On signature and model

A note may be useful about distinction between signature and model. In essence a signature (say a class signature) is the core of the core of a class model and its program, something nobody dispute they are basic, programmers or modellers.

But how come? Why nobody has a dispute? Well signature in OOPLs or functions is a minimum structure by checking which it is guaranteed that your program can run without type error (assuming the lack of hardware/OS/null-pointer.. errors which we cannot completely take off). So if your program invokes methods following their signatures and in turn these methods do the same (this is a recursive definition) then all should end well --- as far as type error goes.

A model (in the sense of UML class model) is different.

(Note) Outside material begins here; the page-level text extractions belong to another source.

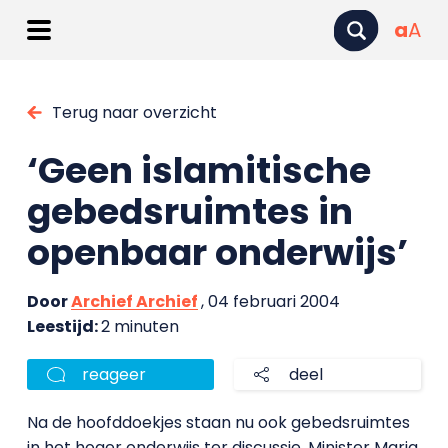
a
A
Terug naar overzicht
‘Geen islamitische
gebedsruimtes in
openbaar onderwijs’
Door
Archief Archief
, 04 februari 2004
Leestijd:
2 minuten
reageer
deel
Na de hoofddoekjes staan nu ook gebedsruimtes
in het hoger onderwijs ter discussie. Minister Maria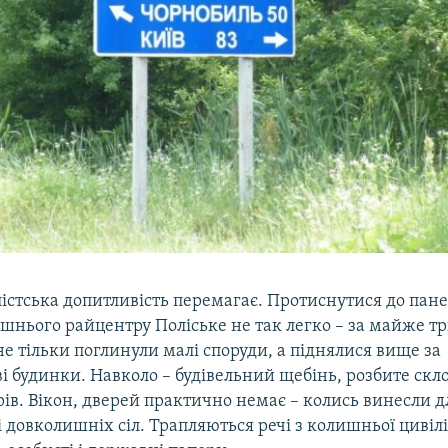
істська допитливість перемагає. Протиснутися до пан
шнього райцентру Поліське не так легко – за майже т
не тільки поглинули малі споруди, а піднялися вище за
і будинки. Навколо – будівельний щебінь, розбите скл
арів. Вікон, дверей практично немає – колись винесли 
 довколишніх сіл. Трапляються речі з колишньої цивіліз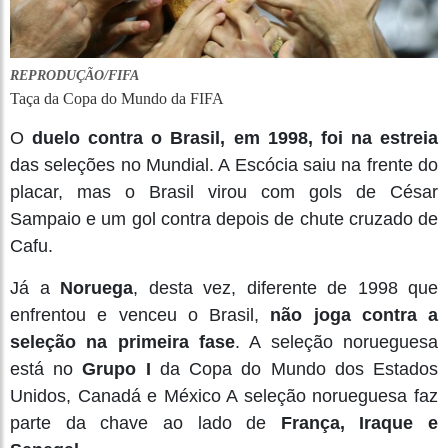
REPRODUÇÃO/FIFA
Taça da Copa do Mundo da FIFA
O
duelo contra o Brasil, em 1998, foi na estreia
das seleções no Mundial. A Escócia saiu na frente do
placar, mas o Brasil virou com gols de César
Sampaio e um gol contra depois de chute cruzado de
Cafu.
Já a
Noruega
, desta vez, diferente de 1998 que
enfrentou e venceu o Brasil,
não joga contra a
seleção na primeira fase
. A seleção norueguesa
está no
Grupo I
da Copa do Mundo dos Estados
Unidos, Canadá e México A seleção norueguesa faz
parte da chave ao lado de
França, Iraque e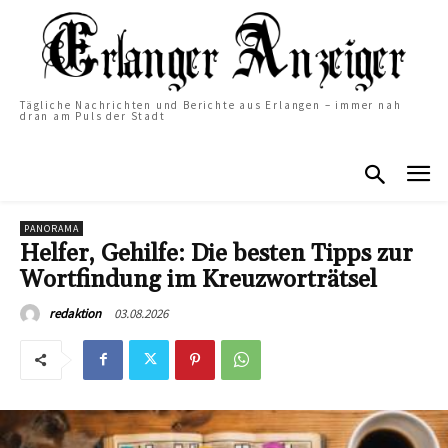
Tägliche Nachrichten und Berichte aus Erlangen – immer nah
dran am Puls der Stadt
PANORAMA
Helfer, Gehilfe: Die besten Tipps zur
Wortfindung im Kreuzworträtsel
03.08.2026
redaktion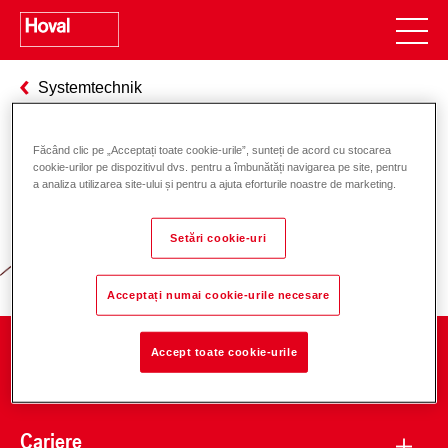
Systemtechnik
Făcând clic pe „Acceptați toate cookie-urile”, sunteți de acord cu stocarea
cookie-urilor pe dispozitivul dvs. pentru a îmbunătăți navigarea pe site, pentru
Responsabilitate pentru energie și
a analiza utilizarea site-ului și pentru a ajuta eforturile noastre de marketing.
mediu
Setări cookie-uri
Acceptați numai cookie-urile necesare
Accept toate cookie-urile
Companie
Cariere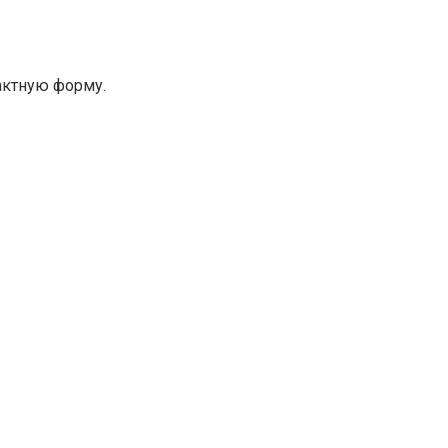
актную форму.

For example consider a natural constraint that a class only has a single instance: this is easy to specify and we do often specify in class models: but Java does not have it as part of its type structure, indeed its realisation as a code is that you restrain the behaviour of its constructor: it is declarative at the model level but it is operational in its realisation.

This is the same as how the collection of instances of two classes relate in numbers and many other such specifications: but these specifications are useful in models if their realisation as a code is messy.

And this is a good thing: all such constraints and specifications at the model level are usually easy to impose as far as we consider disciplined programming (or we can indeed do MDA); further, at the level of models, we may wish to describe many features which are not too detailed operationally --- in fact even those features whose realisation may not be uniquely determined behaviourally such as:
"This program will return an even number regardless of its input"
or
"In this conversation Alice may speak to one of her boy friends"
that is a model can be non-deterministic even though our target behaviour is deterministic. Also the distance between models and programs allows extensions at the level of models more easily than without. And when a model is sufficiently constrained or restricts its concern to structural properties then semantic gap can usually be filled using APIs and other semantic layers.

* * *

For some time we have been and we shall be focusing on signatures, not models, in this blog, though we may discuss (as a preparation) models and behavioural specifications in some cases (behavioural specification corresponds to say UML action semantics). So while I am sure some may find what is being presented a bit too simple and too terse please wait.

However signature is already quite rich in its power of description: it has repetition (loop), choices (and you have some choices as to choices), parallel, inner conversations, recursive conversations, sequencing, even merging. The signature offers building blocks for the whole description languages including DbC in the present context: so we shall have a plenty to see for some time.

And then we shall move to what corresponds to class models (called conversation models): and then we shall move to behavioural description. And all this is as dictated on the Sixth Day (which is recorded here).